At first glance, it looked like a round silver metal tray. When I brought my face closer to it, I did not see my reflection as in a typical mirror, but a reflection of my mind. The thoughts of the person holding the mirror are displayed like a photograph on the surface of the silver plate. In short, a movie of the mind.

This "magic mirror" bears a strong resemblance to the jouharikyou (浄玻璃鏡) in Buddhist mythology, commonly translated as "Enma's Mirror of Judgment" or the "Mirror of Karma."

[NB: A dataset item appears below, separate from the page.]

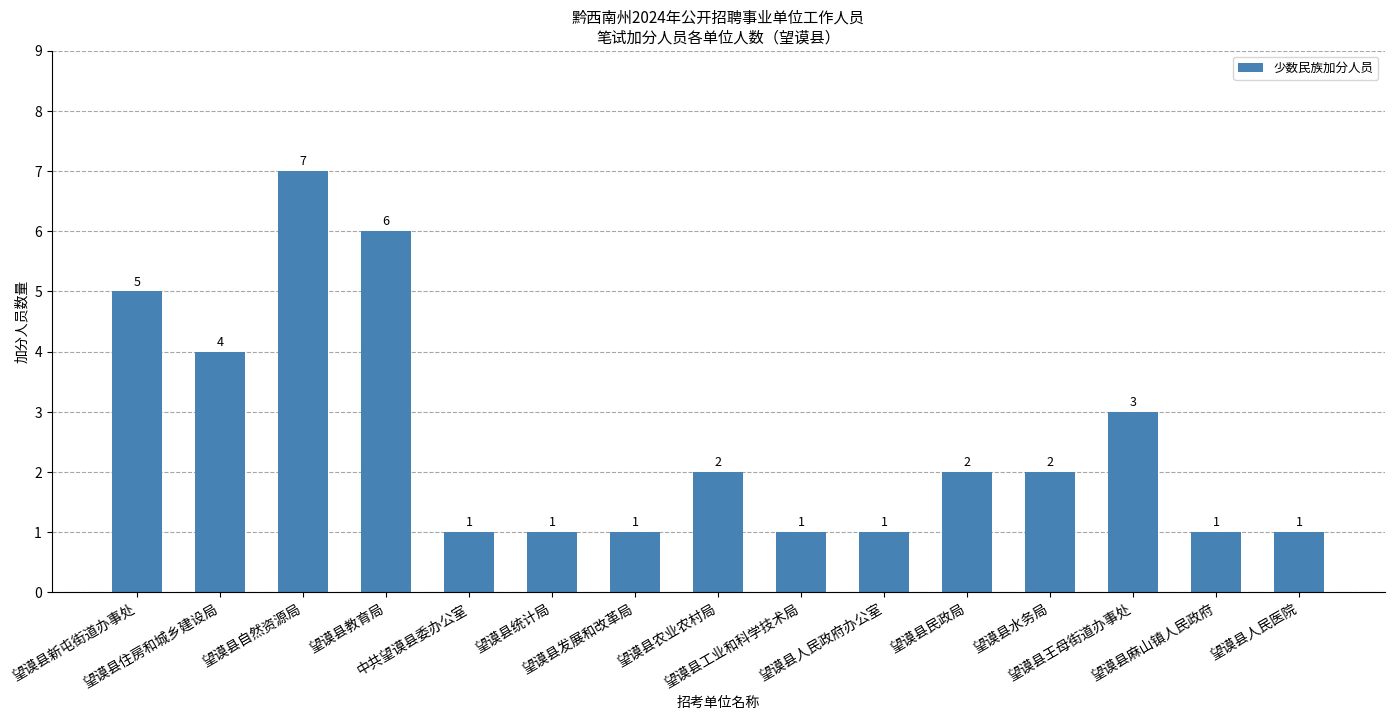

What is the average value?

3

Enma (閻魔), commonly known outside Japan as "Yama," is the Ruler of Hell. Enma is a wrathful god who judges the dead. But unlike Saint Peter, he stands at the gates of Hell, where he decides which of the six paths in the eternal cycle of death and rebirth (samsara) the recently deceased will take.

One of the tools Enma uses when passing judgment is a mirror. Wrote the poet Kobayashi Issa (courtesy David Lanoue, edited for syllable count), perhaps referring to Issa's habit of "stealing" flowers from the gardens of his neighbors,

In Enma's mirror
shines back a reflection of
the plum blossom thief

This "magic mirror" reflects the deeds and true nature of those who stand before Enma, such that they cannot deny the verdict he hands down.